(Source: Anti-Slavery International)
Trafficking involves transporting people away from the communities in which they live and forcing them to work against their will using violence, deception or coercion.
When children are trafficked, no violence, deception or coercion needs to be involved: simply transporting them into exploitative conditions constitutes trafficking.
People are trafficked both between countries and within the borders of a state.
How is exploitation of workers in the UK being addressed?
How big is the problem?
Trafficking affects countries and families on every continent. Because of its hidden nature, it is difficult to get accurate statistics on the numbers affected, but the International Labour Organisation (ILO) estimates that at any one time there are some 2.5 million people who have been trafficked and are being subjected to sexual or labour exploitation.
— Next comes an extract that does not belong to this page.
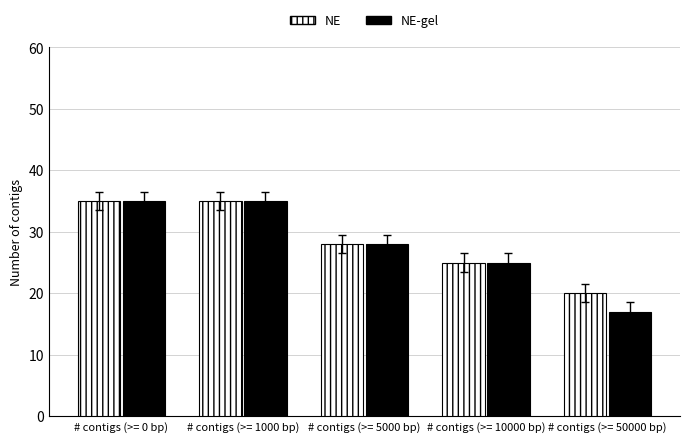

What is the difference between the maximum and minimum values in the NE-gel series?

18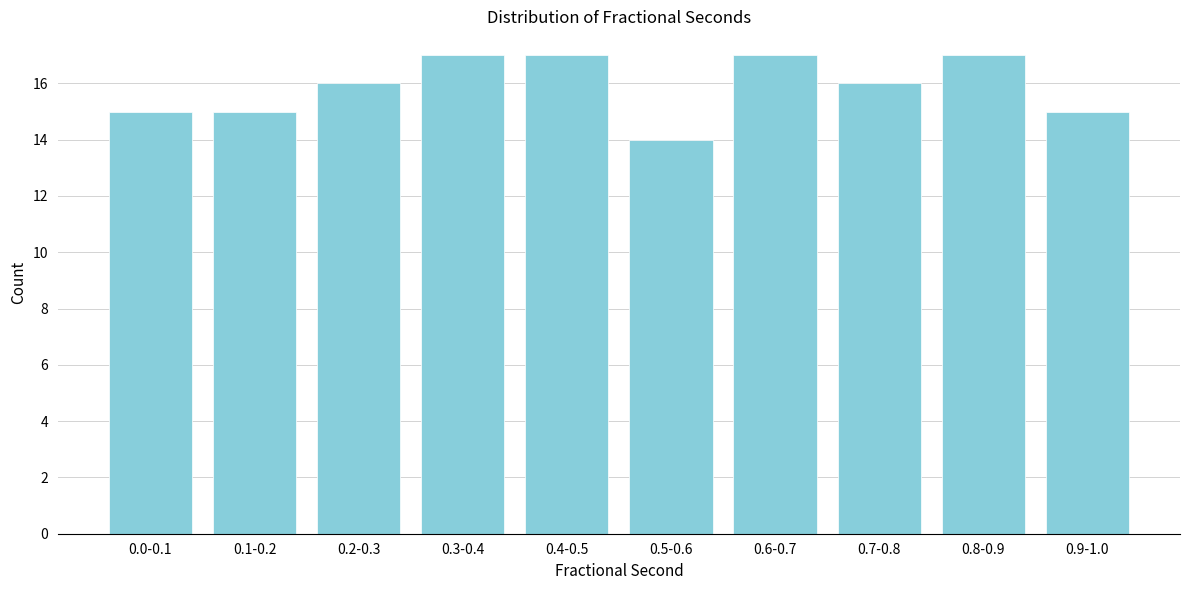

Reading right to left, what are all the values shown in this chart?

15	17	16	17	14	17	17	16	15	15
Every year, thousands of men, women and children fall into the hands of traffickers, in their own countries and abroad. Every country in the world is affected by trafficking, whether as a country of origin, transit or destination for victims.
Are only women trafficked?
Trafficking for sexual exploitation almost exclusively affects women and girls (98 per cent), but trafficking for labour exploitation also affects women more than men (56 per cent being women and girls).
How does trafficking work?
The vast majority or people who are trafficked are migrant workers. They are seeking to escape poverty and discrimination, improve their lives and send money back to their families.
They hear about well-paying jobs abroad through family, friends or "recruitment agencies". But when they arrive in the country of destination they find that the work they were promised does not exist and they are forced instead to work in jobs or conditions to which they did not agree.
Is it happening in the UK?
Government research shows that there are an estimated 4,000 victims of trafficking for sexual exploitation in the UK at any one time.
Anti-Slavery International estimates that over a thousand men, women and children are trafficked for the purpose of forced labour at any one time.
Trafficking is documented across several major industries including agriculture, construction, food processing and packaging, nursing, hospitality, domestic work and the restaurant trade.
How is exploitation of workers in the UK being addressed?
The Gangmasters Licensing Authority (GLA) regulates those who supply labour or use workers to provide services in agriculture, forestry, horticulture, shellfish gathering and food processing and packaging.